Aan de verdachte is, nadat een vordering van de officier van justitie strekkende tot wijziging van de tenlastelegging is toegelaten, onder primair ten laste gelegd, dat
hij op of omstreeks 06 augustus 2006 te Wijdenes, gemeente Drechterland en/of
in de gemeente Venhuizen, als verkeersdeelnemer, namelijk als bestuurder van
een motorrijtuig (personenauto, Volkswagen Golf, kenteken [KENTEKEN]), daarmede
rijdende over de weg, de Provincialeweg N506, zich zodanig heeft gedragen dat
een aan zijn schuld te wijten verkeersongeval heeft plaatsgevonden door
roekeloos, in elk geval zeer, althans aanmerkelijk, onvoorzichtig en/of
onoplettend
toen en daar met een (veel) hogere snelheid te rijden, dan ter plaatse (gelet
op de toen geldende omstandigheden) toegestaan en/of verantwoord was
en/of
toen en daar met een zodanig hoge snelheid te rijden, dat hij niet in staat
was zijn voertuig onder controle te houden,
immers reed verdachte aldaar als bestuurder van een personenauto met een
snelheid varierend van ongeveer 140 kilometer per uur tot ongeveer 120
kilometer per uur, in elk geval met een (fors) hogere snelheid dan de 80
kilometer per uur die ter plaatse toegestaan was
en/of stak verdachte tijdens het rijden een sigaret op, waardoor hij niet
oplette
en/of nam hij met die (te) hoge snelheid een flauwe bocht naar links, waarna
verdachte met zijn voertuig in de (gezien zijn rijrichting) rechterberm van
die weg terecht kwam, waarna verdachte (te) fors bijstuurde
en/of kwam hij, na voormelde stuurcorrectie, (bijna) terecht op de weghelft voor het
tegemoetkomende verkeer, waarna verdachte (wederom) een (te forse)
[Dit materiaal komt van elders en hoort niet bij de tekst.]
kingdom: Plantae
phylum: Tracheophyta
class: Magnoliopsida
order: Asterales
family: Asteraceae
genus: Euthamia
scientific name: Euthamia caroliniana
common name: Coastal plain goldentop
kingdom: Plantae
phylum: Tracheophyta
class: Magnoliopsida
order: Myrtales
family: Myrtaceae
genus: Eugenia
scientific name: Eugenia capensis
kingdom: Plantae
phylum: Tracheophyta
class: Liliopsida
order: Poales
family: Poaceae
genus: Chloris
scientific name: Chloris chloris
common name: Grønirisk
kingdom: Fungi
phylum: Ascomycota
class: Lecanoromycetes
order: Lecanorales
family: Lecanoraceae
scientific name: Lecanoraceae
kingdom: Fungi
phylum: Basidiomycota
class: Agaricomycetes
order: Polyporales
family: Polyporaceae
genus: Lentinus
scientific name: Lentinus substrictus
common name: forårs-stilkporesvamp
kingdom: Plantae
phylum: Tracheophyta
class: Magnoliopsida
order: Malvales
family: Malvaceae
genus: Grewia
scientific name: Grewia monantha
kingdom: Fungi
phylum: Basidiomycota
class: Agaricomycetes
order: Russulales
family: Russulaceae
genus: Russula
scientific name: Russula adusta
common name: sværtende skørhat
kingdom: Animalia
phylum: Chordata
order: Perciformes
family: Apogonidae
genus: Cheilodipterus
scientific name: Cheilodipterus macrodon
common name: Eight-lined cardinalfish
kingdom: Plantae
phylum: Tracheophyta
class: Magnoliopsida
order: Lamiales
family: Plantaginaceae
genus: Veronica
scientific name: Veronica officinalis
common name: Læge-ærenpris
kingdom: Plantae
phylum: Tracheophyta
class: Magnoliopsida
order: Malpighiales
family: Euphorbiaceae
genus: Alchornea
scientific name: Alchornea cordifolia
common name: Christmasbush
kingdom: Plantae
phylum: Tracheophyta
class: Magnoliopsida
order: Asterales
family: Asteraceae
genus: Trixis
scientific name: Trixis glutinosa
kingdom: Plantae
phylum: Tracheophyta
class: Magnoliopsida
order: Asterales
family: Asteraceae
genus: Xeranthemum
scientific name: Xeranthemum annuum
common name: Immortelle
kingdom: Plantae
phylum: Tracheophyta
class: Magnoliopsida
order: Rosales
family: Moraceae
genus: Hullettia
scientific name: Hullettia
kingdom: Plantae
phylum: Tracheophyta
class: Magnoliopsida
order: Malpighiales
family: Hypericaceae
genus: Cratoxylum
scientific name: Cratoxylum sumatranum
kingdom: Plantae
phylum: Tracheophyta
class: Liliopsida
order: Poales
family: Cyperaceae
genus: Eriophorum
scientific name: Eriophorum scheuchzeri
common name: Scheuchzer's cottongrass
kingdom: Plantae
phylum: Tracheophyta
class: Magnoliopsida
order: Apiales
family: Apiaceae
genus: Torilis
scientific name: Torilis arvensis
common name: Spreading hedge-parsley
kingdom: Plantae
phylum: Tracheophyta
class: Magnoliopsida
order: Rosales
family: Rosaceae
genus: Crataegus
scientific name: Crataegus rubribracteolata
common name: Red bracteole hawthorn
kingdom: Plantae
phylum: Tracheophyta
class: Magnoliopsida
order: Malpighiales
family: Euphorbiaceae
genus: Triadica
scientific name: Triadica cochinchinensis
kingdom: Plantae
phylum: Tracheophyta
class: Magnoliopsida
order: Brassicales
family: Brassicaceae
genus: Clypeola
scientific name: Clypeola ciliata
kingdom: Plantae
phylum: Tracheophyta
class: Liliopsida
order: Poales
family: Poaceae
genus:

stuurcorrectie maakte en op de rem trapte
en/of raakte hij (vervolgens) met zijn voertuig in een slip, waarna hij met de
linkerzijde van zijn voertuig een in de rechterberm staande boom raakte en
(daardoor) met dat voertuig over de kop is geslagen, waarna het voertuig (op
de kop) in een rechts naast die weg gelegen sloot is beland,
ten gevolge waarvan een inzittende van zijn voertuig (genaamd [slachtoffer]) werd
gedood;
subsidiair, indien het vorenstaande onder 1 niet tot een veroordeling mocht of
zou kunnen leiden:
hij op of omstreeks 06 augustus 2006 te Wijdenes, gemeente Drechterland en/of
te gemeente Venhuizen, als bestuurder van een voertuig (personenauto,
Volkswagen Golf,kenteken [KENTEKEN]), daarmee rijdende over de weg, de
Provincialeweg N506,
toen en daar met een (veel) hogere snelheid heeft gereden, dan ter plaatse
(gelet op de toen geldende omstandigheden) toegestaan en/of verantwoord was
en/of
toen en daar met een zodanig hoge snelheid heeft gereden, dat hij niet in
staat was zijn voertuig onder controle te houden,
immers reed verdachte aldaar als bestuurder van een personenauto met een
snelheid varierend van ongeveer 140 kilometer per uur tot ongeveer 120
kilometer per uur, in elk geval met een (fors) hogere snelheid dan de 80
kilometer die ter plaatse toegestaan was
en/of stak verdachte tijdens het rijden een sigaret op, waardoor hij niet
oplette
en/of nam hij met die (te) hoge snelheid een flauwe bocht naar links, waarna
verdachte met zijn voertuig in de (gezien zijn rijrichting) rechterberm van
die weg terecht kwam, waarna verdachte fors bijstuurde
en/of kwam hij, na voormeld stuurcorrectie, (bijna) terecht op de weghelft voor het
hem tegemoetkomend verkeer, waarna verdachte (wederom) een (te) forse
stuurcorrectie maakte en op de rem trapte
en/of raakte hij (vervolgens) met zijn voertuig in een slip, waarna hij met de
linkerzijde van zijn voertuig een in de rechterberm staande boom raakte en
daardoor met dat voertuig over de kop is geslagen, waarna het voertuig in een
rechts naast die weg gelegen sloot is beland
ten gevolge waarvan gevaar op die weg werd veroorzaakt, althans kon worden
veroorzaakt, en/of het verkeer op die weg werd gehinderd, althans kon worden
gehinderd.
Voor zover in de tenlastelegging taal- en/of schrijffouten voorkomen, zullen deze worden verbeterd. De verdachte is hierdoor niet geschaad in de verdediging.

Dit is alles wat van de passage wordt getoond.